Exercise prompt> Of the lines in the data below, write out exactly those from the one holding "Bei mir war die Ursache de" through the one holding "présentée et contextualisée", both included.

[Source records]

※ ※ ※

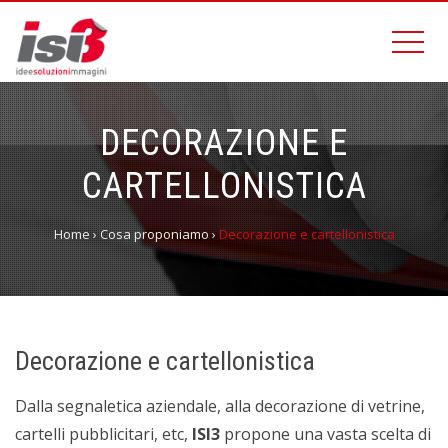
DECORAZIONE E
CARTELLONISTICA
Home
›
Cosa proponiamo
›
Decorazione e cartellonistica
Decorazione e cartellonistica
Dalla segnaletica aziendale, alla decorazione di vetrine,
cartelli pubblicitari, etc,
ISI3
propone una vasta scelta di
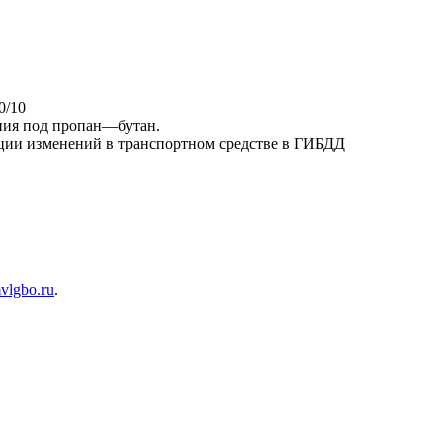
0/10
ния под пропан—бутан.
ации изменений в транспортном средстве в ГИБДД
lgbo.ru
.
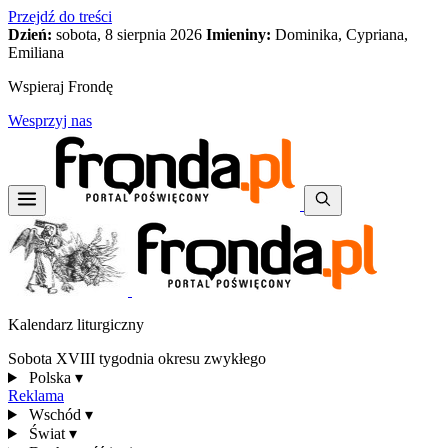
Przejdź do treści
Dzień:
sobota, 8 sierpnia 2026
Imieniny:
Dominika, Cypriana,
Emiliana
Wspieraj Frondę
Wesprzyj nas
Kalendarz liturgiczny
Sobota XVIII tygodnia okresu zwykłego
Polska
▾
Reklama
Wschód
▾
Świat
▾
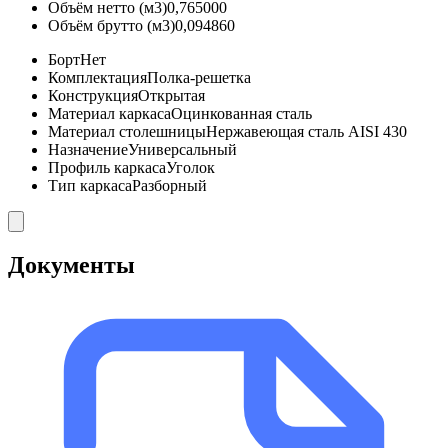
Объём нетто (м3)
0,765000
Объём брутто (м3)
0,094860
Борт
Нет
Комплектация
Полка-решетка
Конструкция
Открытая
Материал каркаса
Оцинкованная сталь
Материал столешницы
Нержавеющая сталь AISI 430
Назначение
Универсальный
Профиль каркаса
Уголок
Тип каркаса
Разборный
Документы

※ ※ ※

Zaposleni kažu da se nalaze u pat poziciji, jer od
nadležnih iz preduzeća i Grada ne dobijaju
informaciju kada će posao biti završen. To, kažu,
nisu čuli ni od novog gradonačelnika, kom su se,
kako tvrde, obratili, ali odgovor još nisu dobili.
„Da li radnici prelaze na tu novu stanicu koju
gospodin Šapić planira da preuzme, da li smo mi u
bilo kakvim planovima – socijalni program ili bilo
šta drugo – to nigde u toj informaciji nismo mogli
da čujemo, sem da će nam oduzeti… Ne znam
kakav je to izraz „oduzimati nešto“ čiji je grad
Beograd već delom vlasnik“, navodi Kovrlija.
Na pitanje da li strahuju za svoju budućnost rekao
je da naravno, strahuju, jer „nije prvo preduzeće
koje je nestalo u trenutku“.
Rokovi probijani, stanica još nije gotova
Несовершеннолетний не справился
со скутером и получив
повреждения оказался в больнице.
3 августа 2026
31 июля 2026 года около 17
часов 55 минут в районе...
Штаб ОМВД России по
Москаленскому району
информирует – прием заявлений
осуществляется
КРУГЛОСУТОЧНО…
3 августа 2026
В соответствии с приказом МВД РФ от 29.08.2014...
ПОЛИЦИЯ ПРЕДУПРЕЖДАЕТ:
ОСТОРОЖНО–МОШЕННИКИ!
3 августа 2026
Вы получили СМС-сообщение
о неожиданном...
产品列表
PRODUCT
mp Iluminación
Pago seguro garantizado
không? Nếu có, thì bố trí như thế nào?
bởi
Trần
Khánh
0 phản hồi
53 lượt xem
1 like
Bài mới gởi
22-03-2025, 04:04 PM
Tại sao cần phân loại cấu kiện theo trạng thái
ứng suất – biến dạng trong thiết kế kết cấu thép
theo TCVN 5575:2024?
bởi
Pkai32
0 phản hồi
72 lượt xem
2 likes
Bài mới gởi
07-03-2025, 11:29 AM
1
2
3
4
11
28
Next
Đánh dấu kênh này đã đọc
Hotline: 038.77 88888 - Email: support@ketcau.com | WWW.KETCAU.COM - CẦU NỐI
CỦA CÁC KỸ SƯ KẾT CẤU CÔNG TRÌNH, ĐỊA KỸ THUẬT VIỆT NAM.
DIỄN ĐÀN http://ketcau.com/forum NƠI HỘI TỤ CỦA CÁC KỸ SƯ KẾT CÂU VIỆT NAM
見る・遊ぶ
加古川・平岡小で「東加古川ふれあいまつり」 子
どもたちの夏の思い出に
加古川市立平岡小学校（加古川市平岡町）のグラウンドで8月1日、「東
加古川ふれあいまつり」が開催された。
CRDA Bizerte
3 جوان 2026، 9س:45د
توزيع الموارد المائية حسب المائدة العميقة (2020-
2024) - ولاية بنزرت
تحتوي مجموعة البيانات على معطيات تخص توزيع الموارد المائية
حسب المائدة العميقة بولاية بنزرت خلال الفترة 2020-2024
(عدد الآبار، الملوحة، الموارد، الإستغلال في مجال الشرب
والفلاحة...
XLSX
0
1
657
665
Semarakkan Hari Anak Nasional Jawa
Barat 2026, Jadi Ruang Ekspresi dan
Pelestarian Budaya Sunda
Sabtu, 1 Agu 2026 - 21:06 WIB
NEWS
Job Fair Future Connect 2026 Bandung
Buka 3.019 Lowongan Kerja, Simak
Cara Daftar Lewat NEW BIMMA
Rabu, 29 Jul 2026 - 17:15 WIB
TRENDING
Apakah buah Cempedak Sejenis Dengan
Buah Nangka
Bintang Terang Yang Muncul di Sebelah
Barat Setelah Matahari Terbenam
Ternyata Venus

※ ※ ※

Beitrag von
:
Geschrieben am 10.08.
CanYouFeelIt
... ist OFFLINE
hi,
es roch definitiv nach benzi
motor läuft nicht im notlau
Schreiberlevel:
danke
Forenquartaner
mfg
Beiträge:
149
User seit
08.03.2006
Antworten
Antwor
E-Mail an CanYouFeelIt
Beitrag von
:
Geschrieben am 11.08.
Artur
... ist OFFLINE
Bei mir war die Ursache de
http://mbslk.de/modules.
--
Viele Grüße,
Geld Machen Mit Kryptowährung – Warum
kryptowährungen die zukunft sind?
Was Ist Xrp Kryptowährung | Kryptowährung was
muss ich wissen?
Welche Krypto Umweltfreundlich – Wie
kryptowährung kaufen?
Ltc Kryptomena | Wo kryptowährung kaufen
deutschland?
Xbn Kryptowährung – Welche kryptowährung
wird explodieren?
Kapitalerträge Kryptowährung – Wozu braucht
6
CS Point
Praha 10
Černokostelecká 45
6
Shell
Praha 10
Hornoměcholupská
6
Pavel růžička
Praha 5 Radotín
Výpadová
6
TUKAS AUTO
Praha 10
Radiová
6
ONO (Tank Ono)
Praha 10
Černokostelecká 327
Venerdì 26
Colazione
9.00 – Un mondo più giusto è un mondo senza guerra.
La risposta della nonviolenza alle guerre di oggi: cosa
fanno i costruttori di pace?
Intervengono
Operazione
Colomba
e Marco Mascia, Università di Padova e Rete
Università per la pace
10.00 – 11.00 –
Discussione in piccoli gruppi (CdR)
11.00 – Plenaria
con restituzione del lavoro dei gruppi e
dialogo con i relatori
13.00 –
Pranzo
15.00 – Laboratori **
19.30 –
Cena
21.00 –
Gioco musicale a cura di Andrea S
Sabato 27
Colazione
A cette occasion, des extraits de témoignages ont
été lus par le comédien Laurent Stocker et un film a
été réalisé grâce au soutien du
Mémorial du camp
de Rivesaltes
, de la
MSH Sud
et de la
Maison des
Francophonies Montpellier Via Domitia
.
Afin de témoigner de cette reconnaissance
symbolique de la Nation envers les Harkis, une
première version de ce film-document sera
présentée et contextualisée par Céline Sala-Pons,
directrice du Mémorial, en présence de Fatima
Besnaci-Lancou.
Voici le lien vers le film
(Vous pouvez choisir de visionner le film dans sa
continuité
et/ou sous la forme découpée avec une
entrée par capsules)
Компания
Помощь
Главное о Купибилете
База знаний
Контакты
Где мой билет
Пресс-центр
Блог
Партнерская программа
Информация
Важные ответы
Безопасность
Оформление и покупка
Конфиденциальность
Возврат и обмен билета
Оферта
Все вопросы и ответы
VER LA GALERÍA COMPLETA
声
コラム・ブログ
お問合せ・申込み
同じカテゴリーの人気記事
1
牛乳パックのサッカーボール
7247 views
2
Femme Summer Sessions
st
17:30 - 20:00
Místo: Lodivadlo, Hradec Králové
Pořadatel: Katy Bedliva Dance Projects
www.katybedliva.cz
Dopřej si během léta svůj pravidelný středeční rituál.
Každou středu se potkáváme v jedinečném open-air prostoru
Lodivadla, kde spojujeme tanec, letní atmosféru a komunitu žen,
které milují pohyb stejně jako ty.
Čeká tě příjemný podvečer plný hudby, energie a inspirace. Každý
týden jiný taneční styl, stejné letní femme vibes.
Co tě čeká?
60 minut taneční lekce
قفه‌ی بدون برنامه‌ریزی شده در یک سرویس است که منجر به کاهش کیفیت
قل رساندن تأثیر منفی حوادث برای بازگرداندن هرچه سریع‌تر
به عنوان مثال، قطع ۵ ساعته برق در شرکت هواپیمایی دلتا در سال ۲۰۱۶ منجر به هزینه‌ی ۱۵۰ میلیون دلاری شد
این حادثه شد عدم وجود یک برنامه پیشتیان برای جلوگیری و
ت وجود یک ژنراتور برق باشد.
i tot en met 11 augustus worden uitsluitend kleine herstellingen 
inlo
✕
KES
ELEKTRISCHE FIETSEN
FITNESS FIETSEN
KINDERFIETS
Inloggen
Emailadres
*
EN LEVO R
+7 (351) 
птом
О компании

※ ※ ※

Exercise solution>
Bei mir war die Ursache de
http://mbslk.de/modules.
--
Viele Grüße,
Geld Machen Mit Kryptowährung – Warum
kryptowährungen die zukunft sind?
Was Ist Xrp Kryptowährung | Kryptowährung was
muss ich wissen?
Welche Krypto Umweltfreundlich – Wie
kryptowährung kaufen?
Ltc Kryptomena | Wo kryptowährung kaufen
deutschland?
Xbn Kryptowährung – Welche kryptowährung
wird explodieren?
Kapitalerträge Kryptowährung – Wozu braucht
6
CS Point
Praha 10
Černokostelecká 45
6
Shell
Praha 10
Hornoměcholupská
6
Pavel růžička
Praha 5 Radotín
Výpadová
6
TUKAS AUTO
Praha 10
Radiová
6
ONO (Tank Ono)
Praha 10
Černokostelecká 327
Venerdì 26
Colazione
9.00 – Un mondo più giusto è un mondo senza guerra.
La risposta della nonviolenza alle guerre di oggi: cosa
fanno i costruttori di pace?
Intervengono
Operazione
Colomba
e Marco Mascia, Università di Padova e Rete
Università per la pace
10.00 – 11.00 –
Discussione in piccoli gruppi (CdR)
11.00 – Plenaria
con restituzione del lavoro dei gruppi e
dialogo con i relatori
13.00 –
Pranzo
15.00 – Laboratori **
19.30 –
Cena
21.00 –
Gioco musicale a cura di Andrea S
Sabato 27
Colazione
A cette occasion, des extraits de témoignages ont
été lus par le comédien Laurent Stocker et un film a
été réalisé grâce au soutien du
Mémorial du camp
de Rivesaltes
, de la
MSH Sud
et de la
Maison des
Francophonies Montpellier Via Domitia
.
Afin de témoigner de cette reconnaissance
symbolique de la Nation envers les Harkis, une
première version de ce film-document sera
présentée et contextualisée par Céline Sala-Pons,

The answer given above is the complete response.